Garlic and Cheese Spaghetti
Veronika Studer/Stocksy United
  • 10 mins
  • Prep: 2 mins,
  • Cook: 8 mins
  • Yield: Serves 4
Ratings (36)

This super simple recipe for Pasta with Garlic and Cheese is almost not a recipe! It's kind of like a deconstructed pesto, using parsley instead of basil.

Of course, you can use basil if you'd like. I wouldn't recommend using this amount of oregano or thyme ​because that would simply overwhelm the dish. But lots of basil is delicious.

Whenever you cook pasta, it's important to have enough water. For a one-pound box of pasta, at least four quarts of water is needed. The pasta needs to be able to move freely within the pot so it doesn't stick together and so all of the noodles rehydrate evenly and at the same time.

It's also important to cook the pasta to "al dente". This is a term Italians use to describe perfectly cooked pasta. It is tender but firm, with a slight bite. When you bite into the pasta and look at the center, there shouldn't be any white left, but there should be a shading to opaque in the middle of the strand.

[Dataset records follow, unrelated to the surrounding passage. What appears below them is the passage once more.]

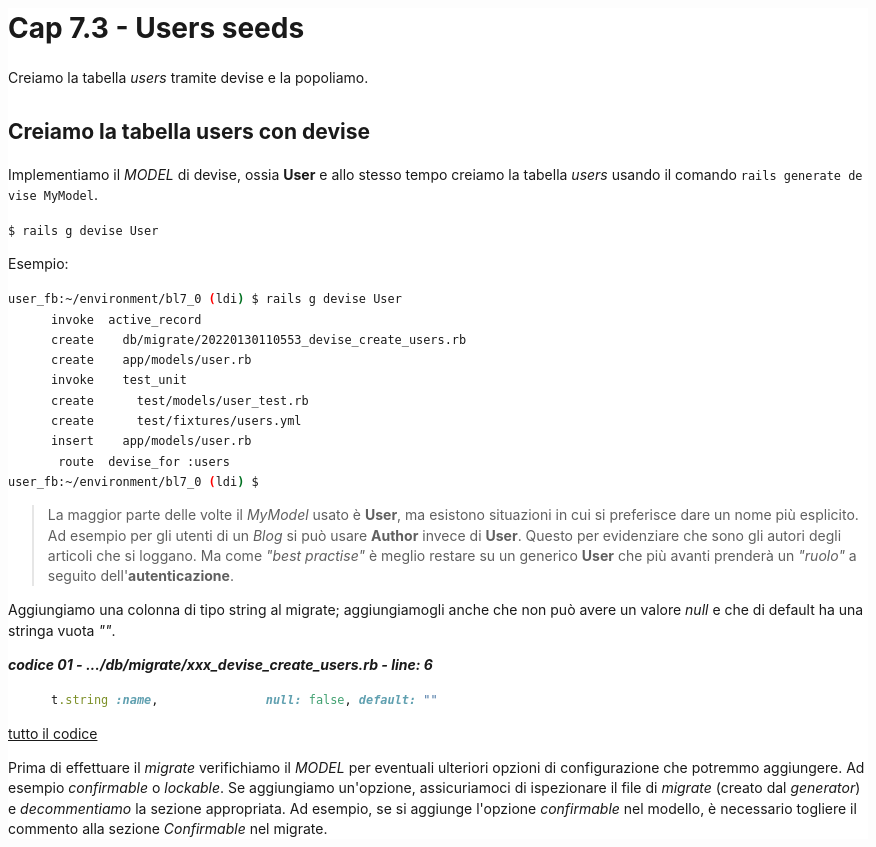 # <a name="top"></a> Cap 7.3 - Users seeds

Creiamo la tabella *users* tramite devise e la popoliamo.



## Creiamo la tabella users con devise

Implementiamo il *MODEL* di devise, ossia **User** e allo stesso tempo creiamo la tabella *users* usando il comando `rails generate devise MyModel`.

```bash
$ rails g devise User
```

Esempio:
  
```bash
user_fb:~/environment/bl7_0 (ldi) $ rails g devise User
      invoke  active_record
      create    db/migrate/20220130110553_devise_create_users.rb
      create    app/models/user.rb
      invoke    test_unit
      create      test/models/user_test.rb
      create      test/fixtures/users.yml
      insert    app/models/user.rb
       route  devise_for :users
user_fb:~/environment/bl7_0 (ldi) $ 
```

> La maggior parte delle volte il *MyModel* usato è **User**, ma esistono situazioni in cui si preferisce dare un nome più esplicito. 
> Ad esempio per gli utenti di un *Blog* si può usare **Author** invece di **User**. Questo per evidenziare che sono gli autori degli articoli che si loggano. 
> Ma come *"best practise"* è meglio restare su un generico **User** che più avanti prenderà un *"ruolo"* a seguito dell'**autenticazione**.


Aggiungiamo una colonna di tipo string al migrate; aggiungiamogli anche che non può avere un valore *null* e che di default ha una stringa vuota *""*.

***codice 01 - .../db/migrate/xxx_devise_create_users.rb - line: 6***

```ruby
      t.string :name,               null: false, default: ""
```

[tutto il codice](https://github.com/flaviobordonidev/leanpubabrandnewcms/blob/master/01-base/07-authentication/03_01-db-migrate-xxx_devise_create_users.rb)

Prima di effettuare il *migrate* verifichiamo il *MODEL* per eventuali ulteriori opzioni di configurazione che potremmo aggiungere.
Ad esempio *confirmable* o *lockable*. 
Se aggiungiamo un'opzione, assicuriamoci di ispezionare il file di *migrate* (creato dal *generator*) e *decommentiamo* la sezione appropriata. 
Ad esempio, se si aggiunge l'opzione *confirmable* nel modello, è necessario togliere il commento alla sezione *Confirmable* nel migrate.
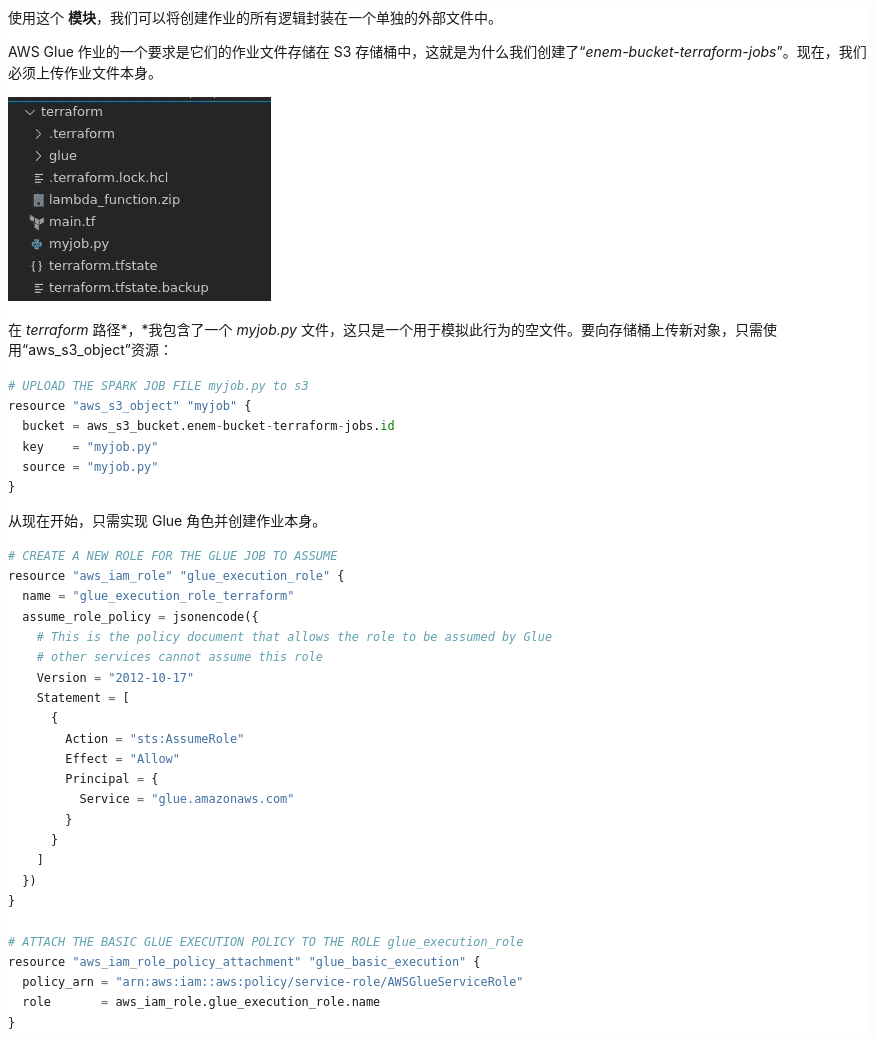 使用这个 **模块**，我们可以将创建作业的所有逻辑封装在一个单独的外部文件中。

AWS Glue 作业的一个要求是它们的作业文件存储在 S3 存储桶中，这就是为什么我们创建了“*enem-bucket-terraform-jobs*”。现在，我们必须上传作业文件本身。

![](img/cb3a6357ab4ecd7c13ac4410833e8fa5.png)

在 *terraform* 路径*，*我包含了一个 *myjob.py* 文件，这只是一个用于模拟此行为的空文件。要向存储桶上传新对象，只需使用“aws_s3_object”资源：

```py
# UPLOAD THE SPARK JOB FILE myjob.py to s3
resource "aws_s3_object" "myjob" {
  bucket = aws_s3_bucket.enem-bucket-terraform-jobs.id
  key    = "myjob.py"
  source = "myjob.py"
}
```

从现在开始，只需实现 Glue 角色并创建作业本身。

```py
# CREATE A NEW ROLE FOR THE GLUE JOB TO ASSUME
resource "aws_iam_role" "glue_execution_role" {
  name = "glue_execution_role_terraform"
  assume_role_policy = jsonencode({
    # This is the policy document that allows the role to be assumed by Glue
    # other services cannot assume this role
    Version = "2012-10-17"
    Statement = [
      {
        Action = "sts:AssumeRole"
        Effect = "Allow"
        Principal = {
          Service = "glue.amazonaws.com"
        }
      }
    ]
  })
}

# ATTACH THE BASIC GLUE EXECUTION POLICY TO THE ROLE glue_execution_role
resource "aws_iam_role_policy_attachment" "glue_basic_execution" {
  policy_arn = "arn:aws:iam::aws:policy/service-role/AWSGlueServiceRole"
  role       = aws_iam_role.glue_execution_role.name
}
```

This recipe has to be served immediately when it's cooked. To make it even better, heat the plates in the oven before you add the pasta (be sure to use oven-safe plates!). Have the wine poured before you toss the pasta with the garlic mixture, and have a nice green salad on the table ready and waiting for you. The garlic toast should be in a napkin in a basket. Put the pasta on a heated serving plate and dig in.

What You'll Need

  • 1 (1-ounce) package spaghetti pasta
  • 5 tablespoons olive oil
  • 3 cloves garlic, minced
  • 1/2 cup chopped flat leaf parsley
  • 1/4 teaspoon salt
  • 1/8 teaspoon pepper
  • 3/4 cup grated Romano or Parmesan cheese

How to Make It

  1. Bring a large pot of water to a boil over high heat. Add a handful of salt to season the pasta.
  2. Add the pasta to the pot and stir. Cook the pasta according to package directions, stirring frequently, until al dente (to the tooth), which means the pasta is tender but still firm.
  3. Chop the garlic and parsley.
  4. Heat the olive oil in a small saucepan over medium heat. Saute the garlic in the olive oil for about 1 to 2 minutes, stirring frequently, until it is fragrant. Combine the garlic and oil with the parsley and salt and pepper in serving bowl.
  1. Drain the pasta once it is done and immediately toss with the garlic/parsley mixture. Top with cheese and toss again. Serve immediately with more cheese, if desired.
Nutritional Guidelines (per serving)
Calories 304
Total Fat 22 g
Saturated Fat 5 g
Unsaturated Fat 14 g
Cholesterol 13 mg
Sodium 311 mg
Carbohydrates 19 g
Dietary Fiber 2 g
Protein 9 g
(The nutrition information on our recipes is calculated using an ingredient database and should be considered an estimate. Individual results may vary.)